[JURIST] The US Supreme Court [official website] heard arguments Tuesday in Bowman v. Monsanto [transcript, PDF; JURIST report] on the scope of a Monsanto [corporate website; JURIST news archive] patent [text] on genetically-modified seeds that utilizes Roundup Ready [product website] technology. The seeds are altered to “self replicate,” which means that the more one plants the seeds, additional seeds will be produced. Monsanto sued a number of farmers who were using the self-replicating technology in harvests after the season they purchased the seeds, arguing the farmers should have to purchase new seeds every year. Attorneys for the farmers argued that the farmers were using the patent as intended.
Patent exhaustion provides that once a patented article is sold, it passes outside the protection of the Patent Act. It is available to be used by the purchaser to practice the invention. Now, what’s the invention here? The invention is a bit of DNA that, when asserted into a soy bean seed, makes that seed and all the plants that grow from that seed resistant to the active ingredient in Roundup. Now, the only way to practice that invention is to plant the seed and to grow more seeds.
Monsanto argued that its patent specifically alters the soybeans in ways that using other soybeans, which the farmer can buy at a cheaper price, is protected by the patent. For example: “[T]he glyphosate resistance doesn’t change the yield of a particular plant, it changes the way you have to control weeds. And he would not be able to use Monsanto’s technology that would allow aerial application of an herbicide. He would have to—if he wanted to buy plain old, you know, conventional soybeans, he has to control for weeds in the conventional way.”

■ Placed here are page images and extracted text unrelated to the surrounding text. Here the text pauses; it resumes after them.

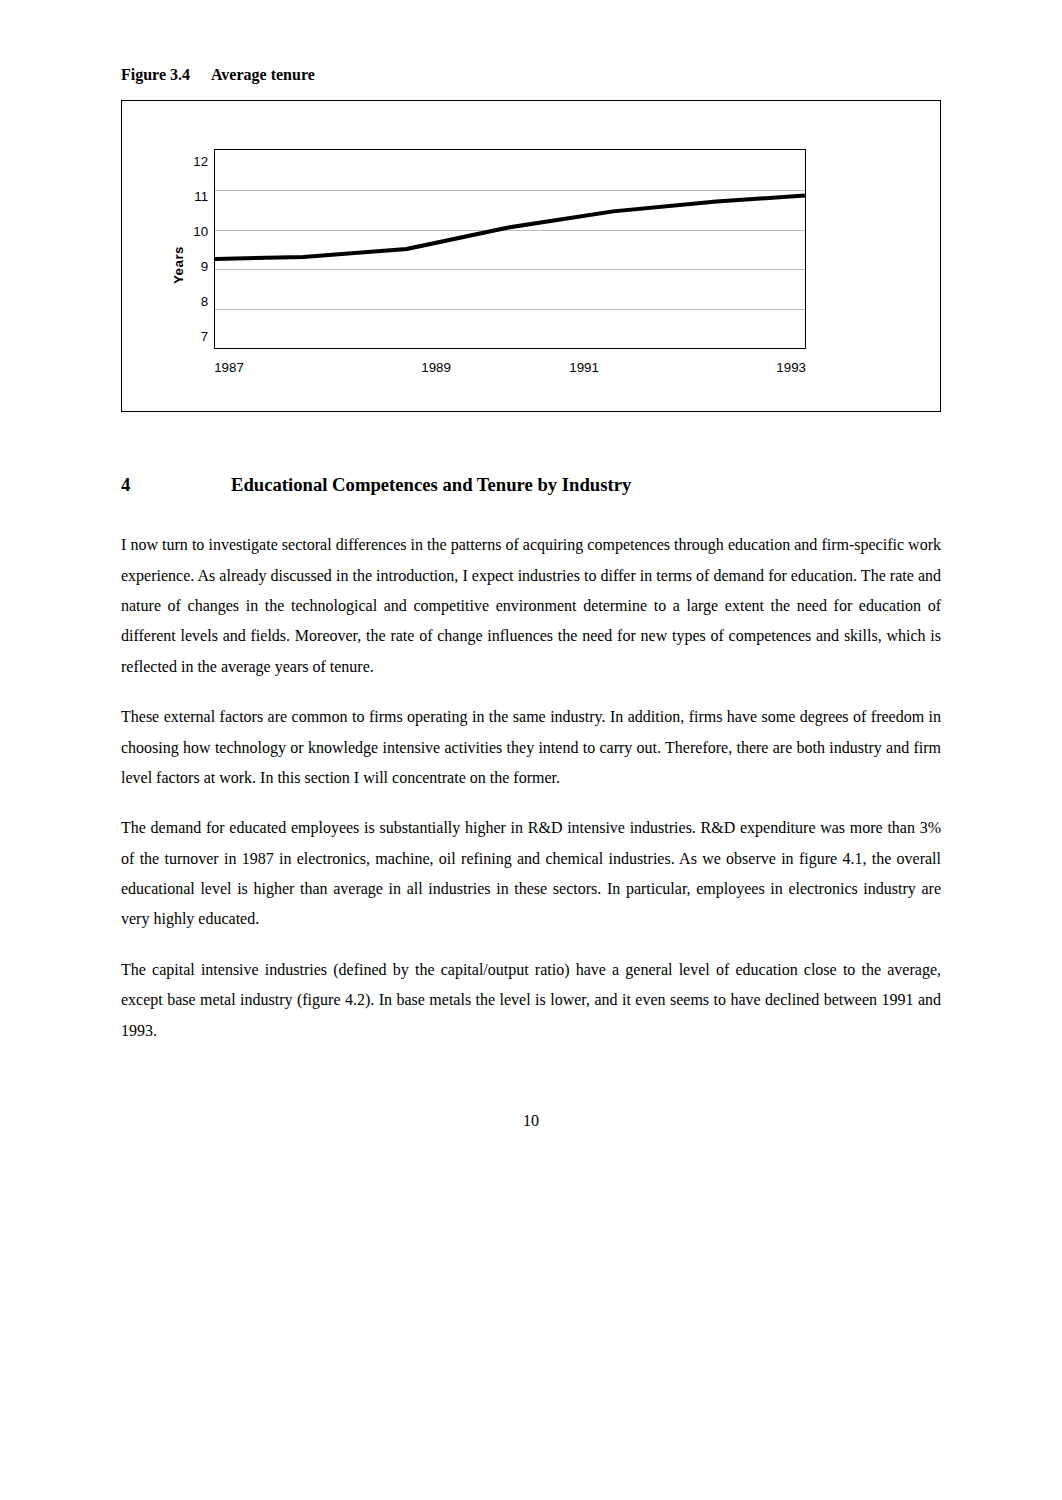Figure 3.4 Average tenure
Years
12
11
10
9
8
7
1987 1989 1991 1993
4 Educational Competences and Tenure by Industry
I now turn to investigate sectoral differences in the patterns of acquiring competences through education and firm-specific work experience. As already discussed in the introduction, I expect industries to differ in terms of demand for education. The rate and nature of changes in the technological and competitive environment determine to a large extent the need for education of different levels and fields. Moreover, the rate of change influences the need for new types of competences and skills, which is reflected in the average years of tenure.
These external factors are common to firms operating in the same industry. In addition, firms have some degrees of freedom in choosing how technology or knowledge intensive activities they intend to carry out. Therefore, there are both industry and firm level factors at work. In this section I will concentrate on the former.
The demand for educated employees is substantially higher in R&D intensive industries. R&D expenditure was more than 3% of the turnover in 1987 in electronics, machine, oil refining and chemical industries. As we observe in figure 4.1, the overall educational level is higher than average in all industries in these sectors. In particular, employees in electronics industry are very highly educated.
The capital intensive industries (defined by the capital/output ratio) have a general level of education close to the average, except base metal industry (figure 4.2). In base metals the level is lower, and it even seems to have declined between 1991 and 1993.
10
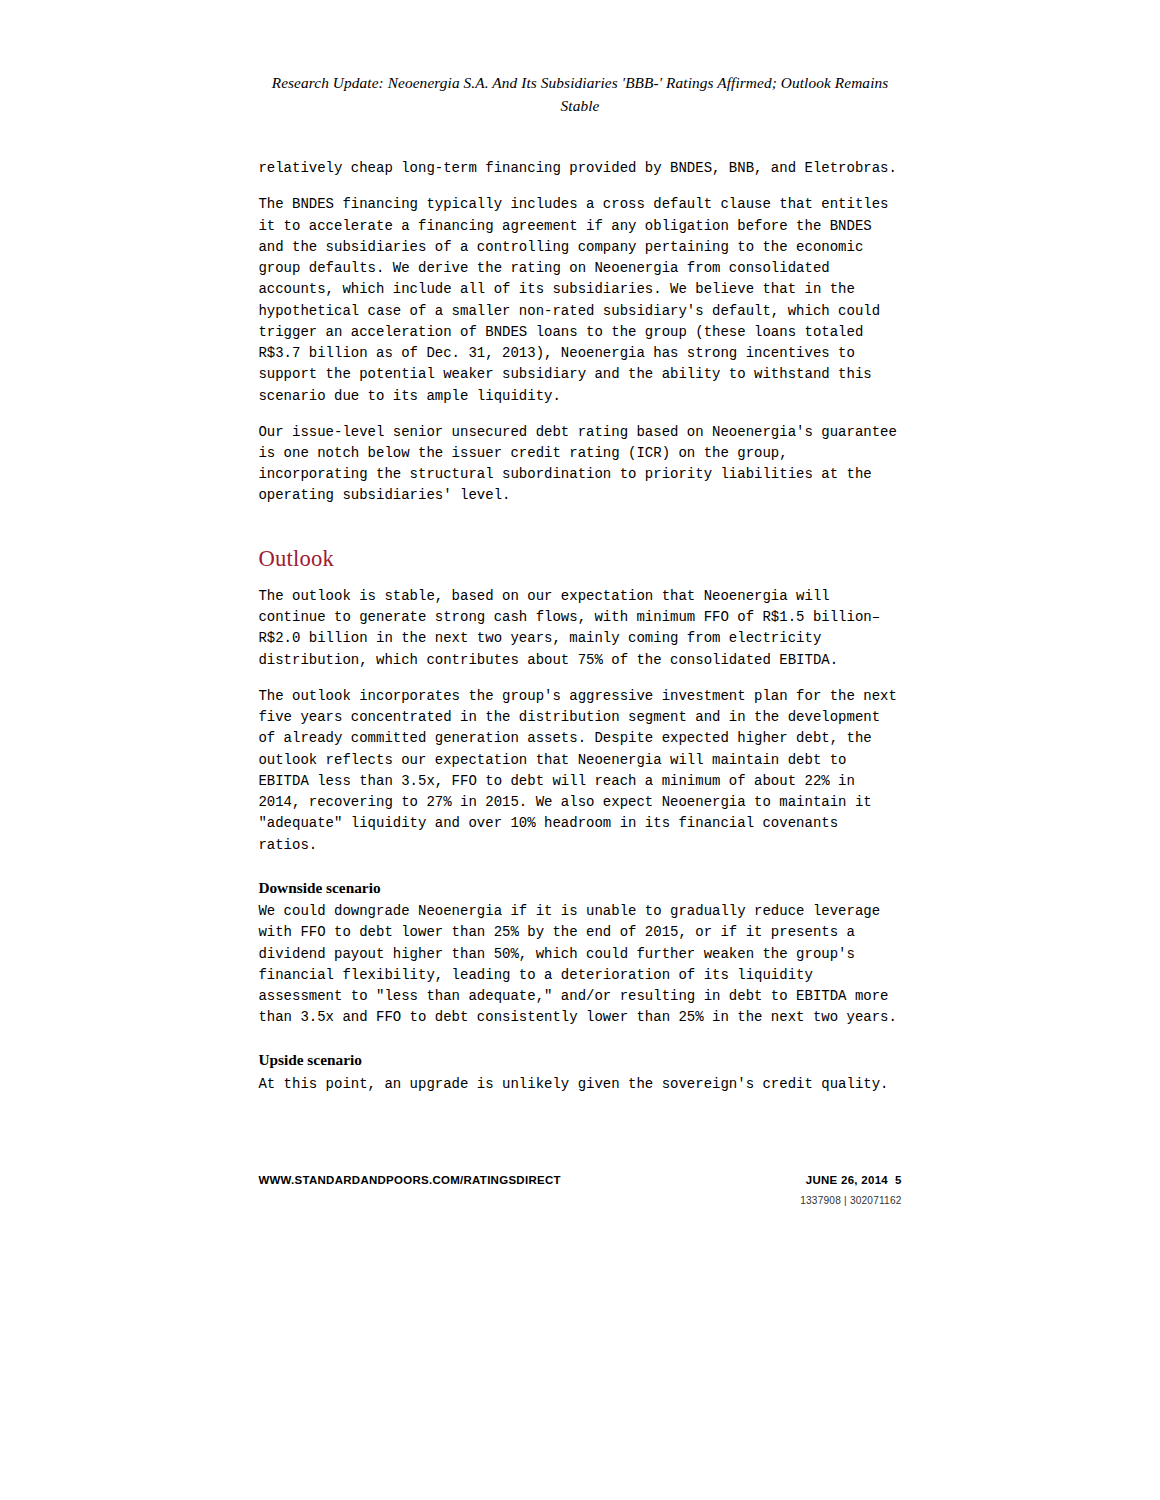Research Update: Neoenergia S.A. And Its Subsidiaries 'BBB-' Ratings Affirmed; Outlook Remains Stable
relatively cheap long-term financing provided by BNDES, BNB, and Eletrobras.
The BNDES financing typically includes a cross default clause that entitles it to accelerate a financing agreement if any obligation before the BNDES and the subsidiaries of a controlling company pertaining to the economic group defaults. We derive the rating on Neoenergia from consolidated accounts, which include all of its subsidiaries. We believe that in the hypothetical case of a smaller non-rated subsidiary's default, which could trigger an acceleration of BNDES loans to the group (these loans totaled R$3.7 billion as of Dec. 31, 2013), Neoenergia has strong incentives to support the potential weaker subsidiary and the ability to withstand this scenario due to its ample liquidity.
Our issue-level senior unsecured debt rating based on Neoenergia's guarantee is one notch below the issuer credit rating (ICR) on the group, incorporating the structural subordination to priority liabilities at the operating subsidiaries' level.
Outlook
The outlook is stable, based on our expectation that Neoenergia will continue to generate strong cash flows, with minimum FFO of R$1.5 billion–R$2.0 billion in the next two years, mainly coming from electricity distribution, which contributes about 75% of the consolidated EBITDA.
The outlook incorporates the group's aggressive investment plan for the next five years concentrated in the distribution segment and in the development of already committed generation assets. Despite expected higher debt, the outlook reflects our expectation that Neoenergia will maintain debt to EBITDA less than 3.5x, FFO to debt will reach a minimum of about 22% in 2014, recovering to 27% in 2015. We also expect Neoenergia to maintain it "adequate" liquidity and over 10% headroom in its financial covenants ratios.
Downside scenario
We could downgrade Neoenergia if it is unable to gradually reduce leverage with FFO to debt lower than 25% by the end of 2015, or if it presents a dividend payout higher than 50%, which could further weaken the group's financial flexibility, leading to a deterioration of its liquidity assessment to "less than adequate," and/or resulting in debt to EBITDA more than 3.5x and FFO to debt consistently lower than 25% in the next two years.
Upside scenario
At this point, an upgrade is unlikely given the sovereign's credit quality.
WWW.STANDARDANDPOORS.COM/RATINGSDIRECT
JUNE 26, 2014 5
1337908 | 302071162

The court also heard arguments in Millbrook v. US [transcript, PDF; JURIST report] on if 28 USC § 1346 [text] waives the immunity of prison guards who commit intentional torts, within the scope of their authority but not while committing a search, seizure or arrest. Millbrook’s attorney argued that the alleged sexual assault on Millbrook occurred within the scope of the prison guards’ employment, and suggested that the legislature did not mean to exclude extreme acts of misconduct.
And even in Pennsylvania, you see cases where people do outrageous things, like a private detective shooting a picketing protester, where the Pennsylvania courts have held that that’s within the scope of employment. It’s a complicated issue. It’s an issue of State law and it will be different in every State, which is why I would suggest it’s more appropriate for this to be handled on remand rather than have a ruling by this Court on a narrow issue of Pennsylvania State law. But I think it is hardly implausible that Pennsylvania courts would find this within the scope of employment.
The attorney for the United States argued that a plain reading of the law suggests the waiver is for anything within the scope of the employment, which is defined by State law, regardless of the improper acts committed through that scope: “[T]hose torts [listed] serve as a rough approximation of what Congress anticipated would be the areas where it thought the United States should be liable, when we are talking about Federal law enforcement officers.”